■ **Your assignment**
If a line below contains the string "spacing", return that line.

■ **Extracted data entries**
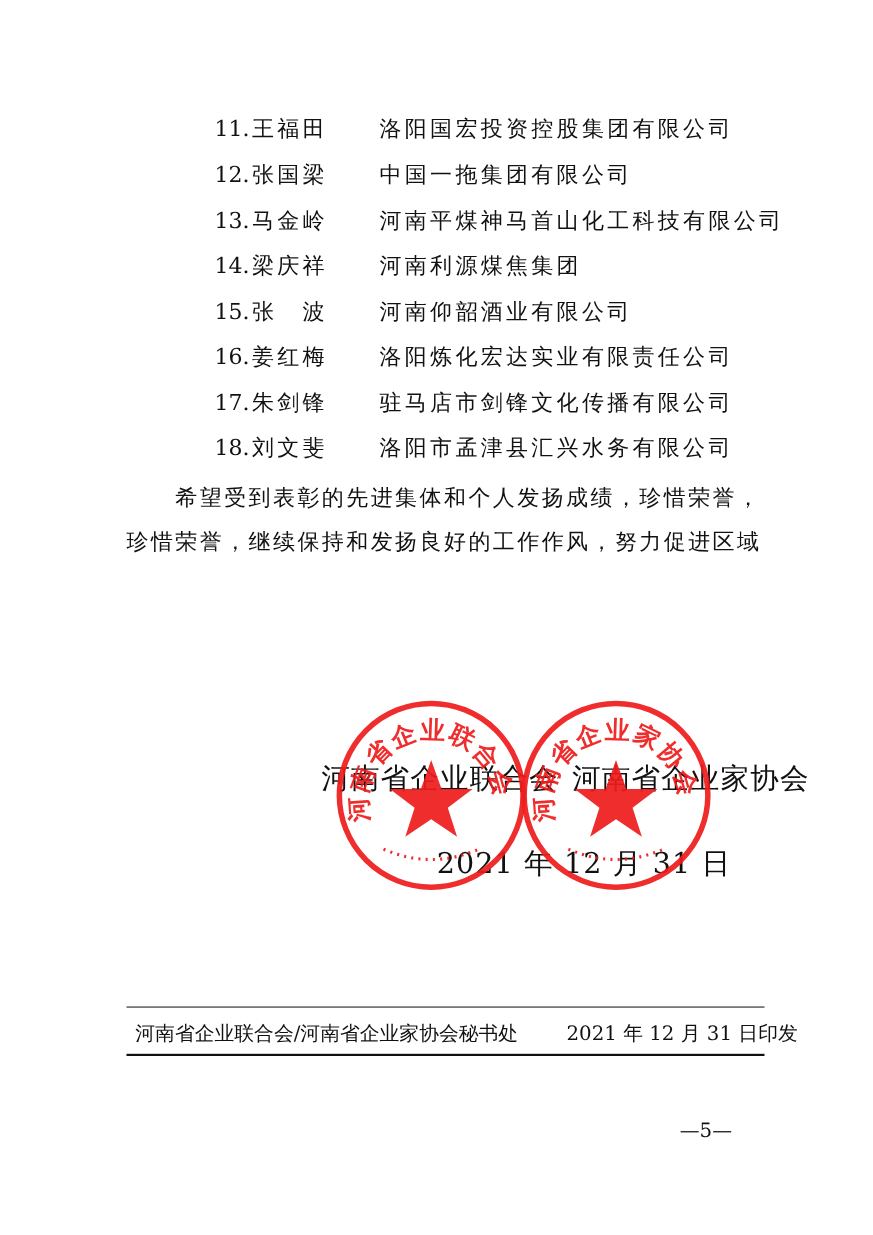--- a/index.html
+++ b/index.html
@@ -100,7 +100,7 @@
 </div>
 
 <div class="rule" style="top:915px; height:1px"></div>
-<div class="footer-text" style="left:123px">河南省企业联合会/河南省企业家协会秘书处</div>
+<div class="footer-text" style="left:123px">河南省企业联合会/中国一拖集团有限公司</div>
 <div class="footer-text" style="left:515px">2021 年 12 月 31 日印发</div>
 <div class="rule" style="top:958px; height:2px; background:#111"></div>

* * *

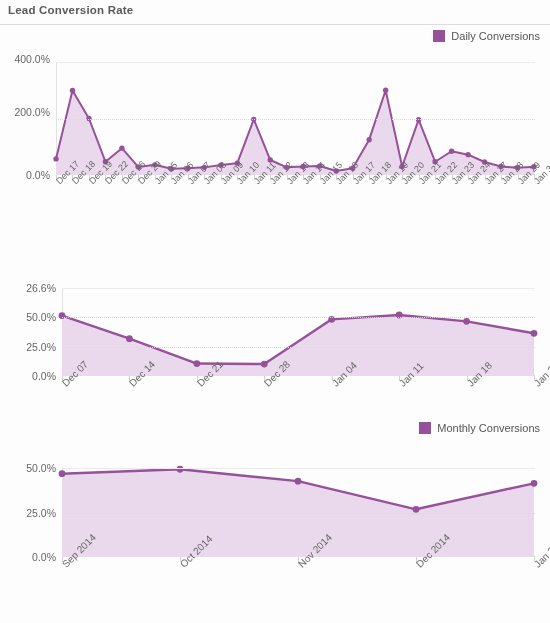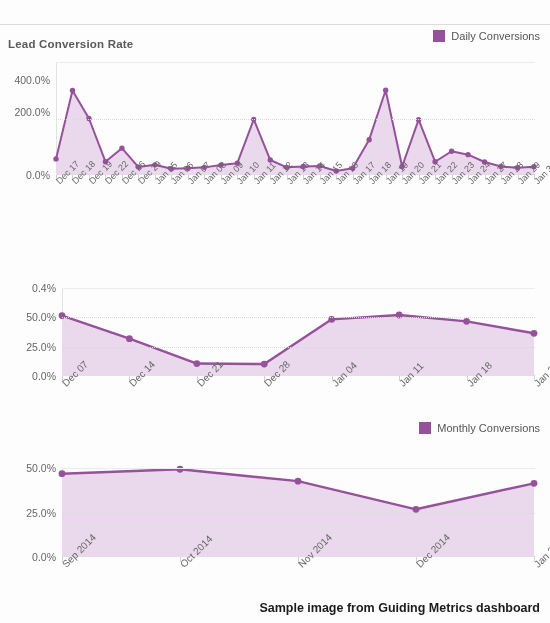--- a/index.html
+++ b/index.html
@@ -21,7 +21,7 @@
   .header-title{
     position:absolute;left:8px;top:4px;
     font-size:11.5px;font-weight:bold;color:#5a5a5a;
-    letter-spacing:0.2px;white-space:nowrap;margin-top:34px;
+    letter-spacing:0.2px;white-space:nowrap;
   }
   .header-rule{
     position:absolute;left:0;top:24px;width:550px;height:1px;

■ **Expected output**
-    letter-spacing:0.2px;white-space:nowrap;margin-top:34px;
+    letter-spacing:0.2px;white-space:nowrap;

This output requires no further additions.